Para superar sua crise, assim como qualquer um de nós, a humanidade precisaria tornar-se mais transparente para si mesma. E é justamente o que acontece agora. Graças ao intenso entrelaçamento das culturas e ao fortalecimento da democracia, a humanidade tem hoje um grau inédito de autoconhecimento e isso impede que ela minta para si própria com antes fazia. Num mundo cada vez mais interconectado, essa transparência nos faz perder o medo daquilo que antes nos ameaçava do canto escuro da nossa própria ignorância sobre quem somos. A humanidade torna-se, a cada dia, uma humana unidade.
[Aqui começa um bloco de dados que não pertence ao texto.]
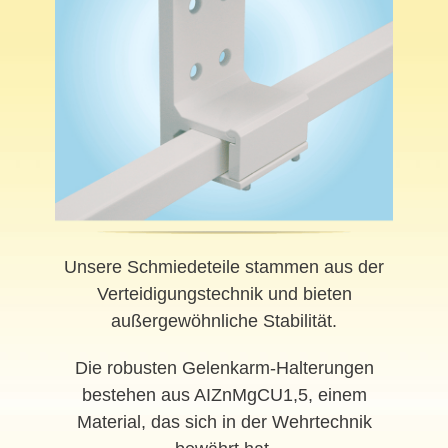
Unsere Schmiedeteile stammen aus der
Verteidigungstechnik und bieten
außergewöhnliche Stabilität.
Die robusten Gelenkarm-Halterungen
bestehen aus AIZnMgCU1,5, einem
Material, das sich in der Wehrtechnik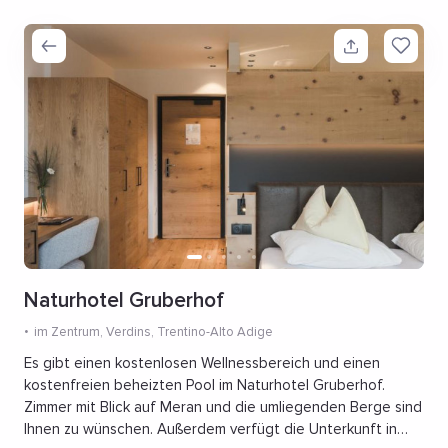
Naturhotel Gruberhof
im Zentrum
, Verdins, Trentino-Alto Adige
Es gibt einen kostenlosen Wellnessbereich und einen
kostenfreien beheizten Pool im Naturhotel Gruberhof.
Zimmer mit Blick auf Meran und die umliegenden Berge sind
Ihnen zu wünschen. Außerdem verfügt die Unterkunft in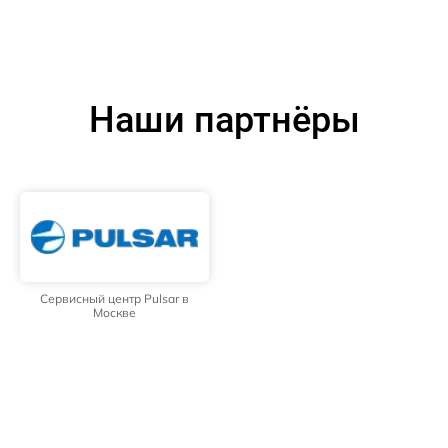
Наши партнёры
Сервисный центр Pulsar в
Москве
Tornar-se uno… Eis um processo doloroso. Mas cada um de nós já passou por isso: na infância a psique é uma massa inconsciente que aos poucos agrupa seus próprios conteúdos dispersos e forma o ego, a noção de eu. Depois de criado, a esse eu caberá a tarefa de continuar organizando-se vida afora sempre que novos elementos inconscientes surgirem à consciência. Na psicologia junguiana isso se chama processo de individuação, que significa tornar-se um “in-divíduo”, ou seja, uma totalidade autoconsciente e não dividida.
É aqui onde mora o motivo para otimismo: os acontecimentos mostram que a humanidade está se unificando, unindo seus opostos. Sua noção de eu está se ampliando. Sim, há focos de resistência, como a xenofobia e os preconceitos raciais e sexuais, mas isso faz parte do processo. O multiculturalismo e um novo senso de cidadania, a cidadania global, cada vez mais se impõem frente a percepções limitadas sobre quem somos.
Se a humanidade de hoje fosse a uma consulta, seu psicólogo seguiria junto com ela pelas dores da crise, sim, mas por dentro sorriria esperançoso. Como certamente Jung faria.